Dataset entries:
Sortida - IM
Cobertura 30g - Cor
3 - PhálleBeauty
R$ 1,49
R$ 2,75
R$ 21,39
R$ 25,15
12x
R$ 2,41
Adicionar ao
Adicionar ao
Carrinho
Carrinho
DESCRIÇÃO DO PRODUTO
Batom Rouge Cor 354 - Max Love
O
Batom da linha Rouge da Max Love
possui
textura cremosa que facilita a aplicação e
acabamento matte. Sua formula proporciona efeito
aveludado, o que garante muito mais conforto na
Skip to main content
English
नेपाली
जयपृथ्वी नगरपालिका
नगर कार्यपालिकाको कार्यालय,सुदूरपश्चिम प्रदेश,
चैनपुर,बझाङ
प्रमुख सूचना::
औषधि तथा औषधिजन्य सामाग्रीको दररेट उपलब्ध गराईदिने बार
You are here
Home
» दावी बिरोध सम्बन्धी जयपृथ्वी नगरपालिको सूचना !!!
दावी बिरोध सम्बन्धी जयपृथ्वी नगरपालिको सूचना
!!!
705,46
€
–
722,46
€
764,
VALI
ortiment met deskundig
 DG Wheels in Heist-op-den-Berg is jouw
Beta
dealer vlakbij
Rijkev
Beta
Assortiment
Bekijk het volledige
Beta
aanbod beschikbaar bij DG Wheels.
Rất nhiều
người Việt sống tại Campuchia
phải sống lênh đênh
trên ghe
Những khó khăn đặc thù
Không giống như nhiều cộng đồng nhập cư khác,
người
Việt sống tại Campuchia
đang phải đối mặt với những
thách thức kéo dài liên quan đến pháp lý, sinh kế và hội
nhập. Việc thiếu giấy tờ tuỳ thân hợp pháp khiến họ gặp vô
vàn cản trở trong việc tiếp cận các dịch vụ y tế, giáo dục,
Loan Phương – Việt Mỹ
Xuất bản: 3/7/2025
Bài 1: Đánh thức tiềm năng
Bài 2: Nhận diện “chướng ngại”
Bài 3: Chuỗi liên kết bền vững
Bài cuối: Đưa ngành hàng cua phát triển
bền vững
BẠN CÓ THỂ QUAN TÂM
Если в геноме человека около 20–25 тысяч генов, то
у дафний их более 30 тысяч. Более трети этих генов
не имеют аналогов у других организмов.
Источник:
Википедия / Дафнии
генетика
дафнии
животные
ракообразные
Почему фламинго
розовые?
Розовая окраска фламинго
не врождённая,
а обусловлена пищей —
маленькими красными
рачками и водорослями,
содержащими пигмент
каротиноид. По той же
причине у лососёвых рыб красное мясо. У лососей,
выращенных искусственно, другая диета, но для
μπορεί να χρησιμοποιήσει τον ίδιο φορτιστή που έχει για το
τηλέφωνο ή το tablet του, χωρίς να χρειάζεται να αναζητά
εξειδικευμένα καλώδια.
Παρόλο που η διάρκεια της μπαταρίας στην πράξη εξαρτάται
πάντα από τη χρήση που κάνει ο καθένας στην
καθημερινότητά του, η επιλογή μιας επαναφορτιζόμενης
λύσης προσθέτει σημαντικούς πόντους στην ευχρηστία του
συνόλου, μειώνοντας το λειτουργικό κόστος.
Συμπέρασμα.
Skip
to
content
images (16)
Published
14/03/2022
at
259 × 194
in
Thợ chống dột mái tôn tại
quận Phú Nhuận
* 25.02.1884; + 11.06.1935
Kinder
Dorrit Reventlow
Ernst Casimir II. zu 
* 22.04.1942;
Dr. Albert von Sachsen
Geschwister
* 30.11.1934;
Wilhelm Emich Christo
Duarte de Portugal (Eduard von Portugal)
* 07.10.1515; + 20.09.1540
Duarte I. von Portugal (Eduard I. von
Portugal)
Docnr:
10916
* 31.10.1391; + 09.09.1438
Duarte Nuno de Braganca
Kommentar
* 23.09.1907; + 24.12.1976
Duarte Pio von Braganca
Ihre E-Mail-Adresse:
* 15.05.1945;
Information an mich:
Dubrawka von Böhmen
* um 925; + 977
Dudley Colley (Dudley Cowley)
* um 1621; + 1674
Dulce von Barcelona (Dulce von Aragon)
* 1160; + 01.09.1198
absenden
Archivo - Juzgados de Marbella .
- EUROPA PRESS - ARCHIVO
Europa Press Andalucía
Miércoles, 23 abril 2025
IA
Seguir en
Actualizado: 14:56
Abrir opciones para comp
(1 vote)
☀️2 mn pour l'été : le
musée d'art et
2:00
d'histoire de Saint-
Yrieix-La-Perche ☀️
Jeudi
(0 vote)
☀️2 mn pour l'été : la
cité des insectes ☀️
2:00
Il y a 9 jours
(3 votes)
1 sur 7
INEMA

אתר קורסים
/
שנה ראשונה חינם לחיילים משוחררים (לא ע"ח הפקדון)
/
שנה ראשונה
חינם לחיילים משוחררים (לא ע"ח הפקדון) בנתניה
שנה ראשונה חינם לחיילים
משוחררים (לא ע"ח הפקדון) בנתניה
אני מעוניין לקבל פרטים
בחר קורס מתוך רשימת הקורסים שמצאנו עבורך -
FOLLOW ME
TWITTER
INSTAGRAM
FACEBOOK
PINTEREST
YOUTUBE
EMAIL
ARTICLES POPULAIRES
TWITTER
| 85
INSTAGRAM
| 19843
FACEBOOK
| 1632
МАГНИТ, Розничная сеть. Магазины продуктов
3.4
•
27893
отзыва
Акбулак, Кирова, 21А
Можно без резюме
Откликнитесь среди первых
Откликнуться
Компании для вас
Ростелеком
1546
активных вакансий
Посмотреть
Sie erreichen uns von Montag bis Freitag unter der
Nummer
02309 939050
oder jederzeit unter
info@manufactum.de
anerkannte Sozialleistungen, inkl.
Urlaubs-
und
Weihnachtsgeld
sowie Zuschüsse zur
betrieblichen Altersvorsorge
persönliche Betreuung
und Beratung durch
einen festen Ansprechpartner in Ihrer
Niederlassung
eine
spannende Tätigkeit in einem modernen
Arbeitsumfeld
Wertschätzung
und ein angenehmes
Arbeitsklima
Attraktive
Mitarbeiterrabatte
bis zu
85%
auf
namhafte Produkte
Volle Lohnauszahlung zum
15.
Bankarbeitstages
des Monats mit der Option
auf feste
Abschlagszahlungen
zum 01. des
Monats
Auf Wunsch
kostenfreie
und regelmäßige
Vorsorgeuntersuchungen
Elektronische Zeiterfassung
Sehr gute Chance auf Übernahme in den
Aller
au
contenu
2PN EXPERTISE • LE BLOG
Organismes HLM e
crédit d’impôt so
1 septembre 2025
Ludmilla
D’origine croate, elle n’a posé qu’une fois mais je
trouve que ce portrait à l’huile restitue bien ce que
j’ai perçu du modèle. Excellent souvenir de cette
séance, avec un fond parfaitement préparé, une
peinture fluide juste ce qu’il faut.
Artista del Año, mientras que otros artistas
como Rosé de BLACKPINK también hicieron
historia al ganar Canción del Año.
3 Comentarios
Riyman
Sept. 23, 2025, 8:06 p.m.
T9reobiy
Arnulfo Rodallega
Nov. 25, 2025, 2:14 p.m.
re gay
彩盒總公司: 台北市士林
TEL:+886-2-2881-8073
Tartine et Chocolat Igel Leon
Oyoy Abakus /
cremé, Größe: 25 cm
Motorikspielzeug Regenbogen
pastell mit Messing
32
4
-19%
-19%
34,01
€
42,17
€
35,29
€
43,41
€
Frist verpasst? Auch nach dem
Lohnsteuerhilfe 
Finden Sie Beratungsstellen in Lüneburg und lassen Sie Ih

(JOB ITEM):
All the entries above need to be reproduced exactly.

(SOLUTION TO THIS TASK):
Sortida - IM
Cobertura 30g - Cor
3 - PhálleBeauty
R$ 1,49
R$ 2,75
R$ 21,39
R$ 25,15
12x
R$ 2,41
Adicionar ao
Adicionar ao
Carrinho
Carrinho
DESCRIÇÃO DO PRODUTO
Batom Rouge Cor 354 - Max Love
O
Batom da linha Rouge da Max Love
possui
textura cremosa que facilita a aplicação e
acabamento matte. Sua formula proporciona efeito
aveludado, o que garante muito mais conforto na
Skip to main content
English
नेपाली
जयपृथ्वी नगरपालिका
नगर कार्यपालिकाको कार्यालय,सुदूरपश्चिम प्रदेश,
चैनपुर,बझाङ
प्रमुख सूचना::
औषधि तथा औषधिजन्य सामाग्रीको दररेट उपलब्ध गराईदिने बार
You are here
Home
» दावी बिरोध सम्बन्धी जयपृथ्वी नगरपालिको सूचना !!!
दावी बिरोध सम्बन्धी जयपृथ्वी नगरपालिको सूचना
!!!
705,46
€
–
722,46
€
764,
VALI
ortiment met deskundig
 DG Wheels in Heist-op-den-Berg is jouw
Beta
dealer vlakbij
Rijkev
Beta
Assortiment
Bekijk het volledige
Beta
aanbod beschikbaar bij DG Wheels.
Rất nhiều
người Việt sống tại Campuchia
phải sống lênh đênh
trên ghe
Những khó khăn đặc thù
Không giống như nhiều cộng đồng nhập cư khác,
người
Việt sống tại Campuchia
đang phải đối mặt với những
thách thức kéo dài liên quan đến pháp lý, sinh kế và hội
nhập. Việc thiếu giấy tờ tuỳ thân hợp pháp khiến họ gặp vô
vàn cản trở trong việc tiếp cận các dịch vụ y tế, giáo dục,
Loan Phương – Việt Mỹ
Xuất bản: 3/7/2025
Bài 1: Đánh thức tiềm năng
Bài 2: Nhận diện “chướng ngại”
Bài 3: Chuỗi liên kết bền vững
Bài cuối: Đưa ngành hàng cua phát triển
bền vững
BẠN CÓ THỂ QUAN TÂM
Если в геноме человека около 20–25 тысяч генов, то
у дафний их более 30 тысяч. Более трети этих генов
не имеют аналогов у других организмов.
Источник:
Википедия / Дафнии
генетика
дафнии
животные
ракообразные
Почему фламинго
розовые?
Розовая окраска фламинго
не врождённая,
а обусловлена пищей —
маленькими красными
рачками и водорослями,
содержащими пигмент
каротиноид. По той же
причине у лососёвых рыб красное мясо. У лососей,
выращенных искусственно, другая диета, но для
μπορεί να χρησιμοποιήσει τον ίδιο φορτιστή που έχει για το
τηλέφωνο ή το tablet του, χωρίς να χρειάζεται να αναζητά
εξειδικευμένα καλώδια.
Παρόλο που η διάρκεια της μπαταρίας στην πράξη εξαρτάται
πάντα από τη χρήση που κάνει ο καθένας στην
καθημερινότητά του, η επιλογή μιας επαναφορτιζόμενης
λύσης προσθέτει σημαντικούς πόντους στην ευχρηστία του
συνόλου, μειώνοντας το λειτουργικό κόστος.
Συμπέρασμα.
Skip
to
content
images (16)
Published
14/03/2022
at
259 × 194
in
Thợ chống dột mái tôn tại
quận Phú Nhuận
* 25.02.1884; + 11.06.1935
Kinder
Dorrit Reventlow
Ernst Casimir II. zu 
* 22.04.1942;
Dr. Albert von Sachsen
Geschwister
* 30.11.1934;
Wilhelm Emich Christo
Duarte de Portugal (Eduard von Portugal)
* 07.10.1515; + 20.09.1540
Duarte I. von Portugal (Eduard I. von
Portugal)
Docnr:
10916
* 31.10.1391; + 09.09.1438
Duarte Nuno de Braganca
Kommentar
* 23.09.1907; + 24.12.1976
Duarte Pio von Braganca
Ihre E-Mail-Adresse:
* 15.05.1945;
Information an mich:
Dubrawka von Böhmen
* um 925; + 977
Dudley Colley (Dudley Cowley)
* um 1621; + 1674
Dulce von Barcelona (Dulce von Aragon)
* 1160; + 01.09.1198
absenden
Archivo - Juzgados de Marbella .
- EUROPA PRESS - ARCHIVO
Europa Press Andalucía
Miércoles, 23 abril 2025
IA
Seguir en
Actualizado: 14:56
Abrir opciones para comp
(1 vote)
☀️2 mn pour l'été : le
musée d'art et
2:00
d'histoire de Saint-
Yrieix-La-Perche ☀️
Jeudi
(0 vote)
☀️2 mn pour l'été : la
cité des insectes ☀️
2:00
Il y a 9 jours
(3 votes)
1 sur 7
INEMA

אתר קורסים
/
שנה ראשונה חינם לחיילים משוחררים (לא ע"ח הפקדון)
/
שנה ראשונה
חינם לחיילים משוחררים (לא ע"ח הפקדון) בנתניה
שנה ראשונה חינם לחיילים
משוחררים (לא ע"ח הפקדון) בנתניה
אני מעוניין לקבל פרטים
בחר קורס מתוך רשימת הקורסים שמצאנו עבורך -
FOLLOW ME
TWITTER
INSTAGRAM
FACEBOOK
PINTEREST
YOUTUBE
EMAIL
ARTICLES POPULAIRES
TWITTER
| 85
INSTAGRAM
| 19843
FACEBOOK
| 1632
МАГНИТ, Розничная сеть. Магазины продуктов
3.4
•
27893
отзыва
Акбулак, Кирова, 21А
Можно без резюме
Откликнитесь среди первых
Откликнуться
Компании для вас
Ростелеком
1546
активных вакансий
Посмотреть
Sie erreichen uns von Montag bis Freitag unter der
Nummer
02309 939050
oder jederzeit unter
info@manufactum.de
anerkannte Sozialleistungen, inkl.
Urlaubs-
und
Weihnachtsgeld
sowie Zuschüsse zur
betrieblichen Altersvorsorge
persönliche Betreuung
und Beratung durch
einen festen Ansprechpartner in Ihrer
Niederlassung
eine
spannende Tätigkeit in einem modernen
Arbeitsumfeld
Wertschätzung
und ein angenehmes
Arbeitsklima
Attraktive
Mitarbeiterrabatte
bis zu
85%
auf
namhafte Produkte
Volle Lohnauszahlung zum
15.
Bankarbeitstages
des Monats mit der Option
auf feste
Abschlagszahlungen
zum 01. des
Monats
Auf Wunsch
kostenfreie
und regelmäßige
Vorsorgeuntersuchungen
Elektronische Zeiterfassung
Sehr gute Chance auf Übernahme in den
Aller
au
contenu
2PN EXPERTISE • LE BLOG
Organismes HLM e
crédit d’impôt so
1 septembre 2025
Ludmilla
D’origine croate, elle n’a posé qu’une fois mais je
trouve que ce portrait à l’huile restitue bien ce que
j’ai perçu du modèle. Excellent souvenir de cette
séance, avec un fond parfaitement préparé, une
peinture fluide juste ce qu’il faut.
Artista del Año, mientras que otros artistas
como Rosé de BLACKPINK también hicieron
historia al ganar Canción del Año.
3 Comentarios
Riyman
Sept. 23, 2025, 8:06 p.m.
T9reobiy
Arnulfo Rodallega
Nov. 25, 2025, 2:14 p.m.
re gay
彩盒總公司: 台北市士林
TEL:+886-2-2881-8073
Tartine et Chocolat Igel Leon
Oyoy Abakus /
cremé, Größe: 25 cm
Motorikspielzeug Regenbogen
pastell mit Messing
32
4
-19%
-19%
34,01
€
42,17
€
35,29
€
43,41
€
Frist verpasst? Auch nach dem
Lohnsteuerhilfe 
Finden Sie Beratungsstellen in Lüneburg und lassen Sie Ih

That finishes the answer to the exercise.